▶ GIVEN RECORDS

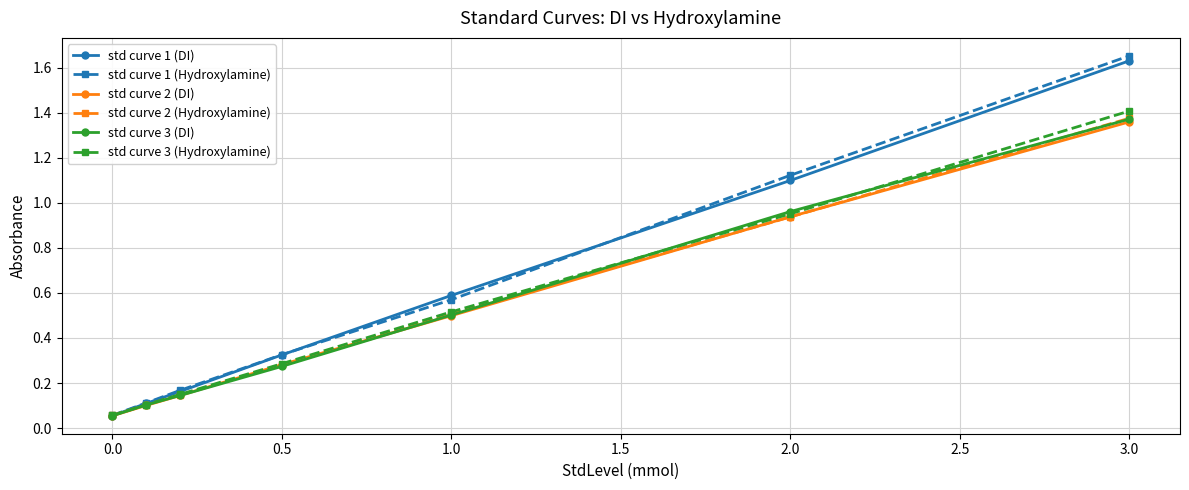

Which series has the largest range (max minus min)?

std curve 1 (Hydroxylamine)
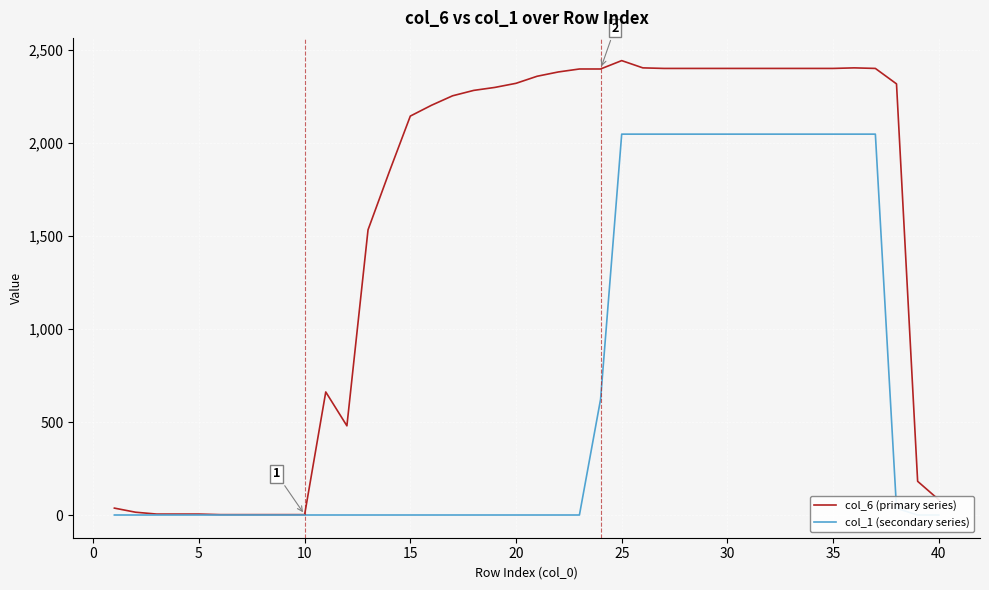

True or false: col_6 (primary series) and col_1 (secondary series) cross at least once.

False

--

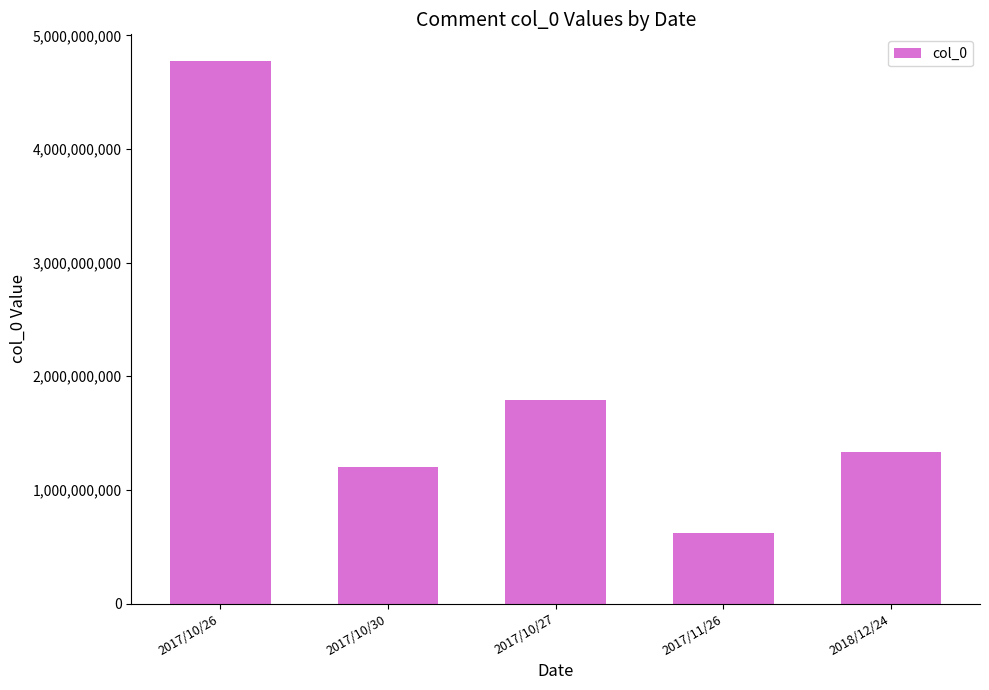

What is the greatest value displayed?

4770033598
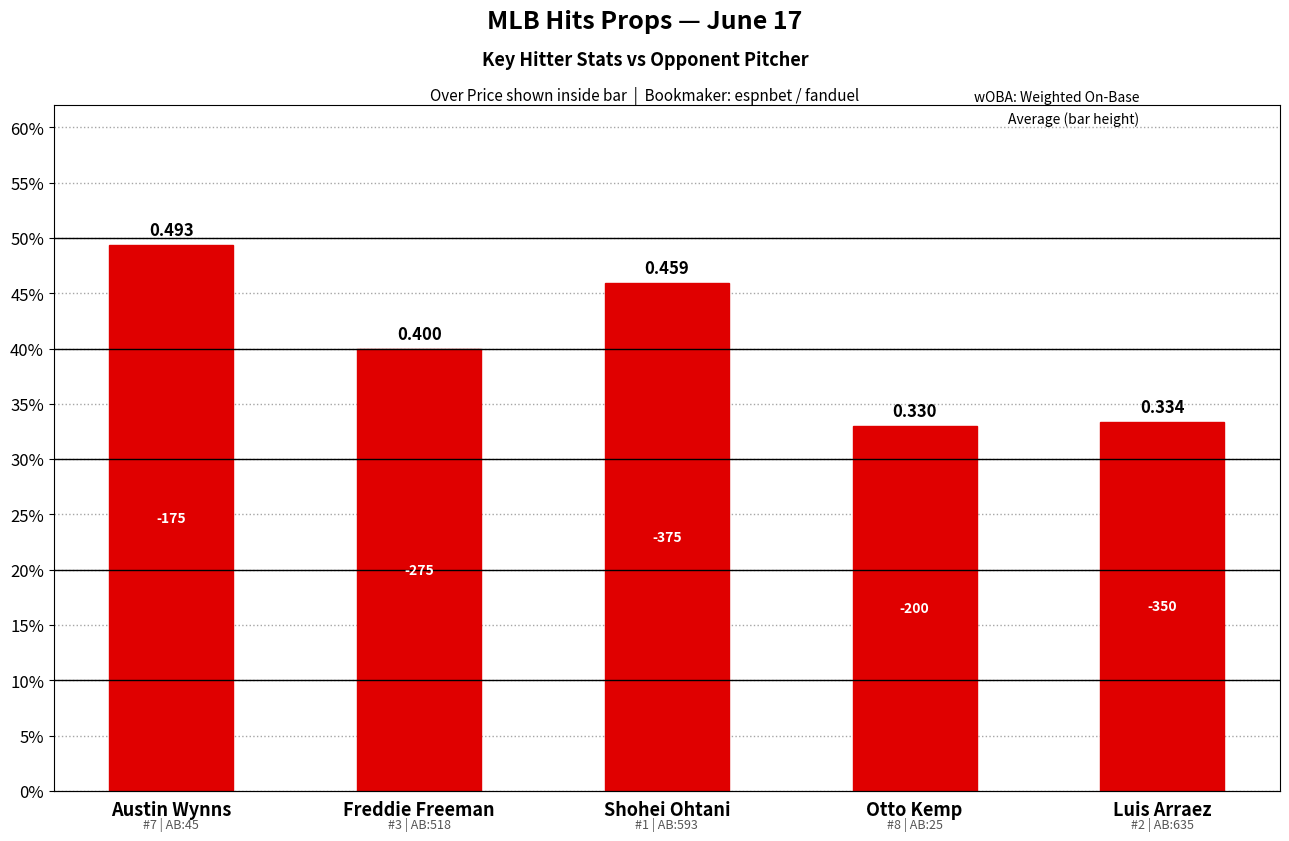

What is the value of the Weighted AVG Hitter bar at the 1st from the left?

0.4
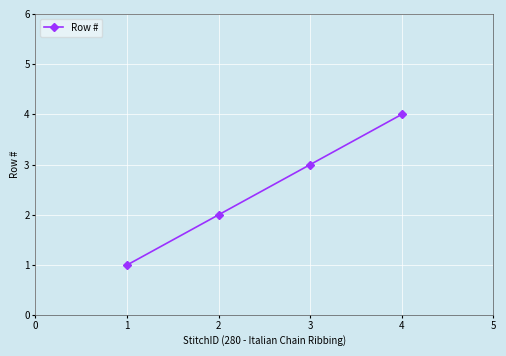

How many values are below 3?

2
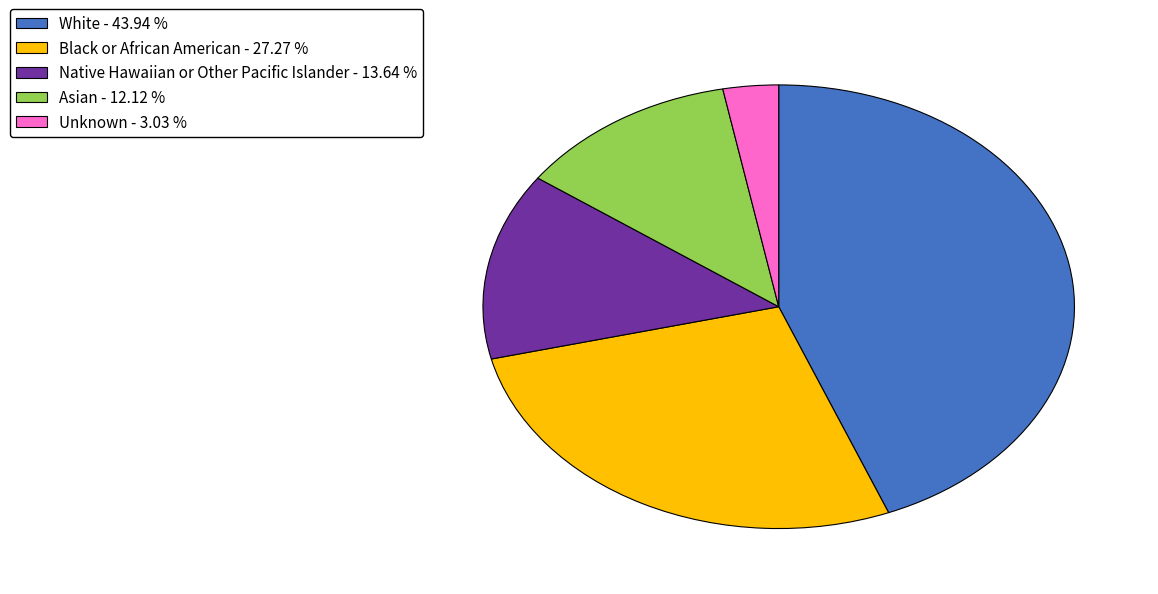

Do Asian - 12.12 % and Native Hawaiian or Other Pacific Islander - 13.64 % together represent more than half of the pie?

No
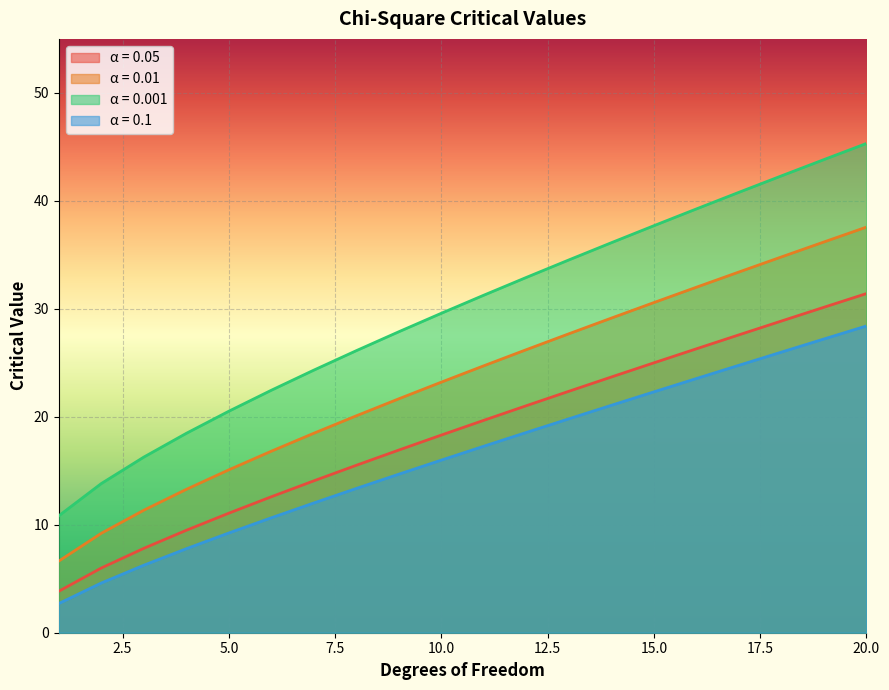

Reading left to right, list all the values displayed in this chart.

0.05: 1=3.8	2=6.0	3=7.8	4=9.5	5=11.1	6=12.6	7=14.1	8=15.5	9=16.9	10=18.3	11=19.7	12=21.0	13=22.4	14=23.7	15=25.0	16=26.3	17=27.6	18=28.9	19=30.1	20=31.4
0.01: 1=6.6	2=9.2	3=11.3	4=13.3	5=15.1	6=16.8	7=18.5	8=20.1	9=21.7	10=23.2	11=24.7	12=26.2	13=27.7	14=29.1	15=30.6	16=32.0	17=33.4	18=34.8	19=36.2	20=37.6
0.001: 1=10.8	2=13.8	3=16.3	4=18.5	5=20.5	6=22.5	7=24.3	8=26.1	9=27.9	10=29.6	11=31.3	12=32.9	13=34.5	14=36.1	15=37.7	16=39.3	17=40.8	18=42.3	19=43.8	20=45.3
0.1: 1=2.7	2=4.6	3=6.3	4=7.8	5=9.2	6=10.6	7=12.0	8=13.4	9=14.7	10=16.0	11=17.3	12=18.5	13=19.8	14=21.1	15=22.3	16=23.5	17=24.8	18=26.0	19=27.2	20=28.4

▶ WORK TASK
State how many lines in the rows above contain the word "What". Reply with the number alone.

▶ OUTPUT OF THE TASK
2